About 1995, Hélène-Andrée recalls that chefs started opening their own restaurants, small establishments that reflected their personal cuisine. Fostering the trend to encourage local producers, they also changed from giving names to their dishes on menus to listing the ingredients. Some chefs cited producers’ names alongside a dish, a custom still in effect. Farmer’s markets began to increase and strengthen.

The decade wound up with a move away from the classics to simpler, homey food. “Comfort food” appeared, even on the menus of high-end restaurants. An inquiry by Le Devoir in 2007 revealed that shepherd’s pie (pâté chinois) was rated as Quebec’s national dish.

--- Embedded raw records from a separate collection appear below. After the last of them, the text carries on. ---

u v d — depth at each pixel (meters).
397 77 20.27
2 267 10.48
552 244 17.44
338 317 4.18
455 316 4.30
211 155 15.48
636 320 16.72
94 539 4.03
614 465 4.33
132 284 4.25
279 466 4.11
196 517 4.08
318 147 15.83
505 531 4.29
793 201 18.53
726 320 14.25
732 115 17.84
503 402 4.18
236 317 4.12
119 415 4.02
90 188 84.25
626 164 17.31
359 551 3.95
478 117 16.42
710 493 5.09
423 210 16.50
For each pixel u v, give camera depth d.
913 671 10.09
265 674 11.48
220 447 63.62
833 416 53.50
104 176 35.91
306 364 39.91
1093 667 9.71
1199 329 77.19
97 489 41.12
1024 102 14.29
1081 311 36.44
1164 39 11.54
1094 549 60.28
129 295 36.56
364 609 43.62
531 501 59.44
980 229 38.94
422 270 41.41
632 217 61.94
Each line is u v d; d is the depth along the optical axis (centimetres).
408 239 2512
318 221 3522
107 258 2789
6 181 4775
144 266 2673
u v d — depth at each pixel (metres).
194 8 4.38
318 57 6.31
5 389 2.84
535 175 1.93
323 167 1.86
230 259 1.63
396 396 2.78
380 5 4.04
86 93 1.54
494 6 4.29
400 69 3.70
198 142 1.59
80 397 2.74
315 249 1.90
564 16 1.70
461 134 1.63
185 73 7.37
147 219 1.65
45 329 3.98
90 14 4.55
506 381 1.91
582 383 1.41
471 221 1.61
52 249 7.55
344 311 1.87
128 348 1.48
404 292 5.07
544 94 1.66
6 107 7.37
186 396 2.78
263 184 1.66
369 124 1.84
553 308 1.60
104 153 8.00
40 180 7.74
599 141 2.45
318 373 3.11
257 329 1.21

The popularity of casual dining was reflected in the increase in bistros and the steakhouse began to return to favour, but in a more sophisticated form than in the 1970s. The cheese tray appeared as a course at fine dining restaurants. Bottled water continued to advance; some restaurants offered various water brands as part of their wine lists.

2000 to 2015

The era of celebrity chefs started in Quebec, led by the recognition of Anne Desjardins, chef and co-owner of the Laurentians’ fine dining restaurant L’Eau à la Bouche. In 2002 she was made a Chevalier de l’Ordre national du Québec. The number of chefs named to the Order of Canada increased, the latest to be so honoured Normand Laprise, chef and co-owner of Toqué!

What trend will appear next? Hélène-Andrée will be watching her menus and her plates. The only sure bet: Quebec will continue its love affair with food.